There are bankruptcy laws that would surprise you. Sometimes payments that you have made within a certain time period before filing a petition can cause those payments to be “clawed back” by the bankruptcy trustee and put back into your bankruptcy estate—the amount of assets available to compensate creditors.
These payments are called preferences. Do you know about them? Likely not, but your attorney will in his consultation with you find out all the necessary information to properly inform you as to your best course of action when you find yourself a defendant in a civil suit.
Be aware that there are certain causes of action where you cannot get a discharge from the bankruptcy court. Be more aware that your attorney will be able to determine from the pleadings of the plaintiff’s case whether or not there may be certain causes of action which if not successfully defended against, may not be successfully derailed by a bankruptcy filing.

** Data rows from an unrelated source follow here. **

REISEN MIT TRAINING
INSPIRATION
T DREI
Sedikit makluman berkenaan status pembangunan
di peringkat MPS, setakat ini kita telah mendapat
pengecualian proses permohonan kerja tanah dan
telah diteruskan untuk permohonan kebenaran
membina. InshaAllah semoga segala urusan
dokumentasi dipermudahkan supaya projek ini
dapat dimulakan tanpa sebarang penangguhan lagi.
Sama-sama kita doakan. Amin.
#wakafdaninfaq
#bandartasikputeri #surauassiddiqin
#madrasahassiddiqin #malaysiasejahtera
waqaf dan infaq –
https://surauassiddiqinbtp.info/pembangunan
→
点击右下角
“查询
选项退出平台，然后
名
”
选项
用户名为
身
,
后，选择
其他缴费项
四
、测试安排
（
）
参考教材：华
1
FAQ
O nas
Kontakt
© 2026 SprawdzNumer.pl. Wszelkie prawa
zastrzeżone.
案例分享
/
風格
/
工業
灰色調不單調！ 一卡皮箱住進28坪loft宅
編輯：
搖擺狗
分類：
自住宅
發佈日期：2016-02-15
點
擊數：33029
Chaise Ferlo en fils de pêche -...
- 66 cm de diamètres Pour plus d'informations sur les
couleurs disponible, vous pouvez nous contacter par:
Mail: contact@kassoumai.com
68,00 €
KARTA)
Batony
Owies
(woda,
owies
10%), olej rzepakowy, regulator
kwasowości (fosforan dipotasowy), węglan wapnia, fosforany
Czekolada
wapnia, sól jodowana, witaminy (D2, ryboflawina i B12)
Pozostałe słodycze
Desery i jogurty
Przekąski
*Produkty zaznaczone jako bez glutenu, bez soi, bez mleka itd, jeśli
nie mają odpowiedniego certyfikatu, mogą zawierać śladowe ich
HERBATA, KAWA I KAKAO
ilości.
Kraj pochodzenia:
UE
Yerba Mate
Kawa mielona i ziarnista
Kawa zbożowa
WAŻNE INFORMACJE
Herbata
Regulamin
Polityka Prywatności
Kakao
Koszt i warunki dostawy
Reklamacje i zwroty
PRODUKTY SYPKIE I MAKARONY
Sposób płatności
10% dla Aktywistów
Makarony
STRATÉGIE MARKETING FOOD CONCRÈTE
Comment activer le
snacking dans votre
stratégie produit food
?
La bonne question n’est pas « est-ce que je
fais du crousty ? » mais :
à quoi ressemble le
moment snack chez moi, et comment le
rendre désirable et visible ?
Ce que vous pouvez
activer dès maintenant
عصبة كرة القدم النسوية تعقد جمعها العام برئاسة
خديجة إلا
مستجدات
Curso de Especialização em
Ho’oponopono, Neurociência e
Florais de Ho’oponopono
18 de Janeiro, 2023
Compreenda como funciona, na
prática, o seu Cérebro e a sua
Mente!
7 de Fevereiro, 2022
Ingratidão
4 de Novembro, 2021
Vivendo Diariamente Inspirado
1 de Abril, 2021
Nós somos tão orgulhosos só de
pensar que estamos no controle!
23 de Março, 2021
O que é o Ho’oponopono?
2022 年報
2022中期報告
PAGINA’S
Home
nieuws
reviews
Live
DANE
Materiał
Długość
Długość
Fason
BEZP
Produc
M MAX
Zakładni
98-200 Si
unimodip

So many things for you to consider, but the most important thing for you to consider is this: you know your business or your profession, you know the proper actions and timing with respect to what it is you do.
That most certainly isn’t the case when considering the question of defend or file for bankruptcy, and you need to immediately contact an experienced attorney that can answer all of your questions, and make sure that all of your legal rights are protected.